Other inhibitors of the cell cycle that bind the CBP/p300 TRAM and have been shown to be targeted by adenovirus E1A include MyoD and P/CAF. The interaction of MyoD with CBP/p300 has been shown to be essential for cell cycle arrest and muscle-specific gene expression ( 45 ). E1A, by binding to CBP/p300, inhibits these processes ( 5 , 35 ). Our results suggest this activity may involve an E1A FPESLIL-TRAM interaction. Similarly, our unpublished finding that P/CAF binds CBP amino acids 1808 to 1826 suggests another TRAM interaction targeted by E1A. Consistent with this idea is the previously described ability of E1A to displace P/CAF from the C/H3 region of CBP ( 55 ). Like MyoD and p53, P/CAF possesses cell cycle inhibition and cellular differentiation properties ( 46 , 55 ). Thus, by targeting the CBP/p300 TRAM, E1A may affect multiple cellular factors whose role it is to inhibit cell cycle progression.

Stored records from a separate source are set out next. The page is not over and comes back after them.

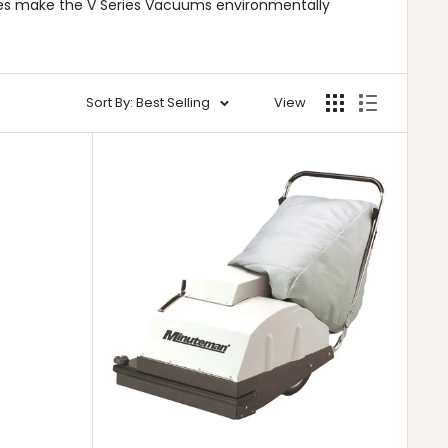
res make the V Series Vacuums environmentally
Sort By: Best Selling
View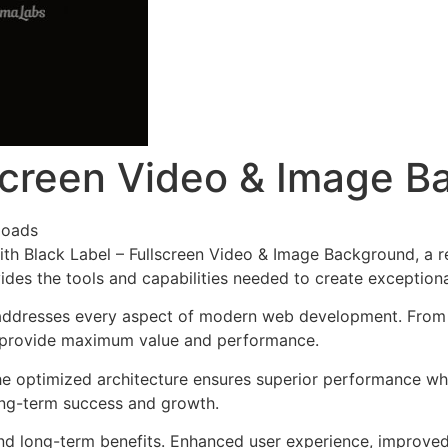
lscreen Video & Image 
loads
h Black Label – Fullscreen Video & Image Background, a r
ovides the tools and capabilities needed to create exceptiona
addresses every aspect of modern web development. From r
o provide maximum value and performance.
he optimized architecture ensures superior performance whil
ong-term success and growth.
nd long-term benefits. Enhanced user experience, improve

Future studies that make use of TRAM mutants in the context of full-length CBP/p300 should prove useful in the analysis of CBP/p300-mediated integration of different signalling pathways. Such an approach may be facilitated by the interesting finding that not all CBP TRAM-interacting transcription factors are affected to the same extent by the same point mutations within the CBP TRAM sequence ( 40 ). Thus, by use of variants of the TRAM sequence, it might be possible to selectively block the binding of certain transcription factors to CBP/p300.

In summary, we initiated this study in order to gain greater insight into the molecular mechanism of E1A action and how this protein functions to subvert cellular pathways. Through detailed mapping of the E1A-CBP C/H3 interaction, we have identified a TRAM that is conserved in all CBP/p300 proteins. This motif, targeted by E1A, is used by various cellular factors and may prove to play an important role in the integration of multiple signal transduction pathways.